Bless you, old friend. I didn’t mean “old”, I meant like, you know… Oh, well
Thank you, Drexel. Tears of gratitude. I think that next year I may ask to volunteer for that shift as well.
Andrew! It’s been way too long since we’ve spoken Escole. You know?
I have always appreciated working on Christmas as I have walked many halls of hospitals on that day. Will had to work on Christmas Day as a Medic/firefighter and will again on Christmas Eve. Thank goodness there are people like the two of you willing to show such love.
Mary Dell, thank you for the supremely high compliment of putting me in the same sentence with Will.
Such terrifically transformed perspective and great insight. Thanks for sharing!
Thank you for your good words, Joy!
I had a similar experience many years ago as a Trooper. Had to work the 4th of July weekend. It was really hot and traffic was really snarled on Interstate 95. I was feeling really aggravated and really didn’t want to be there, there was something about the scheduling that seemed very unfair. I was using some words that I shouldn’t repeat here. I was sitting on an overpass watching backed up traffic and witnessed a 5 or 6 car pileup and one of the cars burst into flames. Got to the scene and found a 17 year old girl trapped in the burning vehicle. A bunch of motorists watching it burn. I was able to pull her out of the vehicle about a minute before the vehicle exploded. Saved her life. At Christmas her father brought me a jug of maple syrup to thank me for “giving him another year with his daughter”. Like you my attempt at martyrdom turned into a blessing.

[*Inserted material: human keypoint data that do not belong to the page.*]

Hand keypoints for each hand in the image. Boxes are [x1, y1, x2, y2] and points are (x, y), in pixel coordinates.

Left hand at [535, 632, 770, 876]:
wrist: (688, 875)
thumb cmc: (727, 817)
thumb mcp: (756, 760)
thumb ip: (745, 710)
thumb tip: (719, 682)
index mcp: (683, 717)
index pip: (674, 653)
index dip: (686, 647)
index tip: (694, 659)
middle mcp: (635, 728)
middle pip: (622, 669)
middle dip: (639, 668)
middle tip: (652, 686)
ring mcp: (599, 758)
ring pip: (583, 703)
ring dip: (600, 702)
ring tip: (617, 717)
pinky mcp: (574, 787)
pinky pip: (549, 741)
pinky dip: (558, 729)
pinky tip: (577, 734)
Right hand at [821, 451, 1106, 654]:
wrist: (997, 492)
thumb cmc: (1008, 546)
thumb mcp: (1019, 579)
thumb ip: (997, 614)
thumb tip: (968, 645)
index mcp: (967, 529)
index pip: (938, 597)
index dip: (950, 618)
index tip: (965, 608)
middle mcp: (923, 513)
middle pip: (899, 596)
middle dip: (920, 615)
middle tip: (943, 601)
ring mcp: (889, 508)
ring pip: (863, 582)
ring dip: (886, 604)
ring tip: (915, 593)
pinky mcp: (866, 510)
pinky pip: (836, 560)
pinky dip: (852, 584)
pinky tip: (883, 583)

Amazing story, Richard. I’d love to consult with you and write this one up in more detail. It’s really compelling, right up to the point of the father showing up unexpectedly at your door.
I sure you were where God wanted you to be. My friend Donna’s brother has been in the hospital here since last Sunday. Christmas Eve her family was told he has cancer. People need someone like you to comfort them even when others are celebrating with family. Thanks for being you and doing what you do.
Thanks a million, Ruth. Life isn’t neat, is it? We end up having to make all kinds of adjustments and the unexpected things, like a diagnosis of cancer, seem to have their own schedules. I hope your friend’s brother will have the people in his life that he needs for support so that he can weather his personal “storm” as best as he can.